Wednesday, November 23, 2005

Wanted: Corporate Blog Writer

So is the idea of a company hiring someone in the role of "corporate blogger" a passing fad or something many well-established companies will be looking to in the coming years. Seems to me the idea is both bizarre and fascinating. Why would a company hire someone and give them supposed free-reign to talk about the goings on behind the cubicles? Ten years ago the idea would be heresy, but in the fast-pased "new" business world, it seems perfectly logical.

I think this position really works well if the conditions are right: 1) Blogging has to fit the corporate culture (Think: a company which embraces business casual 5 days a week). 2) The company has to be innovating in ways that their potential customers find interesting (who wants to read about chewing gum) 3) The blog does not look, feel or sound like it's written by a committee or by the Marketing Department.

I applaud companies who have tried it as an official position (Stonyfield Farm, GM) or who have allowed it to go on in a more unofficial way (Scoble at Microsoft). I'd like to see more companies take the plunge.
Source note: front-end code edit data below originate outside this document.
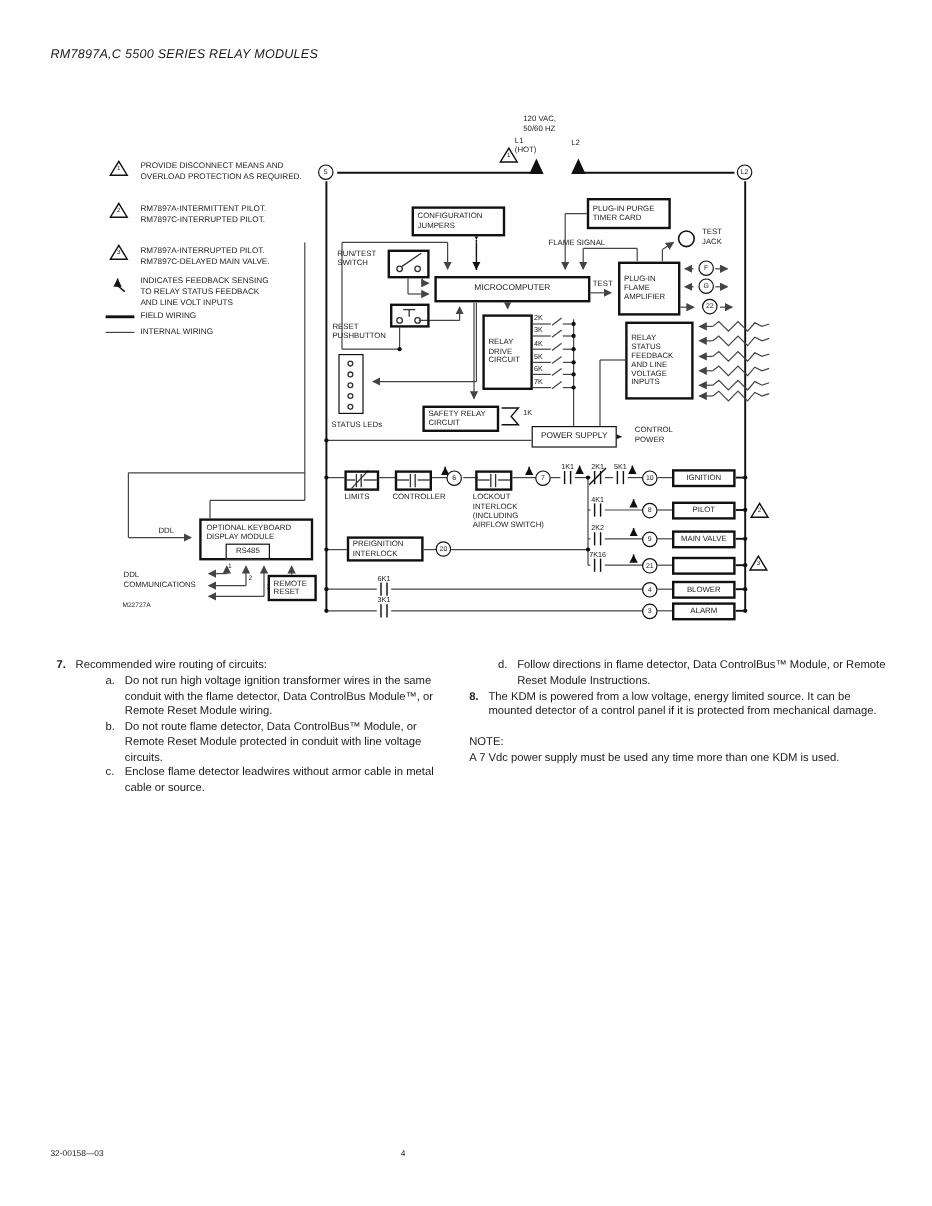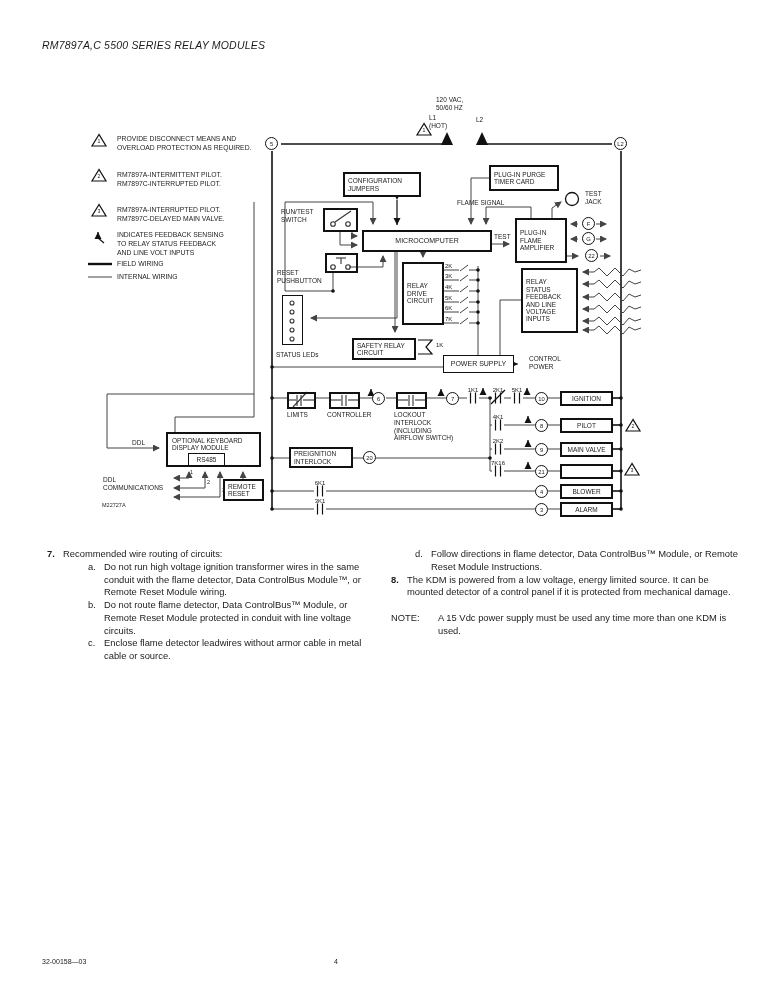--- a/index.html
+++ b/index.html
@@ -20,21 +20,21 @@
   .trinum{position:absolute;width:8px;text-align:center;font-size:5.2px;}
   .caption{position:absolute;left:0;top:523px;width:777px;text-align:center;font-size:8.6px;font-weight:bold;}
   .bodytext{position:absolute;left:47px;top:548px;width:692px;display:flex;font-size:9.4px;line-height:1.36;}
   .col-l{width:328px;}
   .col-r{width:348px;margin-left:16px;}
   .row{display:flex;}
   .ncell{width:16px;font-weight:bold;flex:none;}
   .lcell{width:16px;flex:none;}
   .sub{margin-left:41px;}
   .dsub{margin-left:24px;}
-  .noterow{display:flex;margin-top:13px;}
+  .noterow{display:flex;margin-top:13px;flex-direction:column;}
   .notelbl{width:47px;flex:none;}
   .ftr-doc{position:absolute;left:42px;top:958px;font-size:7px;}
   .ftr-pg{position:absolute;left:334px;top:958px;font-size:7px;}
 </style>
 </head>
 <body>
 
 <div class="page">
   <div class="hdr">RM7897A,C 5500 SERIES RELAY MODULES</div>
 
@@ -424,20 +424,20 @@
       <div class="row dsub">
         <div class="lcell">d.</div>
         <div>Follow directions in flame detector, Data ControlBus™ Module, or Remote Reset Module Instructions.</div>
       </div>
       <div class="row">
         <div class="ncell">8.</div>
         <div>The KDM is powered from a low voltage, energy limited source. It can be mounted detector of a control panel if it is protected from mechanical damage.</div>
       </div>
       <div class="noterow">
         <div class="notelbl">NOTE:</div>
-        <div>A 15 Vdc power supply must be used any time more than one KDM is used.</div>
+        <div>A 7 Vdc power supply must be used any time more than one KDM is used.</div>
       </div>
     </div>
   </div>
 
   <div class="ftr-doc">32-00158—03</div>
   <div class="ftr-pg">4</div>
 </div>
 
 </body></html>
If this is all in place, it sets the company up in a position of thought leadership, drives traffic to its Web site, supports its initiatives and gets the attention of the media. Hey, wait, that sounds like Marketing's job. Maybe so, but at the same time, this could be marketing that works.

1 comment:

Melanie Surplice said...

Hi Glenn,

Interesting post about corporate blogging - I agree that it's only going to work if it fits the culture of a company.

I was interested in your comment about how corporate blogs can't look like they're written by the marketing department - should corporate blogging be reserved for more technical people or is it more the tone of the blog that dictates whether readers believe what is written on the blog?

I'm one of Factiva's PR Managers and I've recently started a blog about PR and corporate communications. I would hope that the material on my blog is distinctly different in tone than that of our corporate messaging - but I also genuinely believe in Factiva's products, so I can't help but be enthusiastic about them in my posts.

I came across the term synthetic transparency, which I think offers a good warning to corporate bloggers - if these blogs aren't genuinely open, honest and informative, the blog will lose credibility and readers will move on.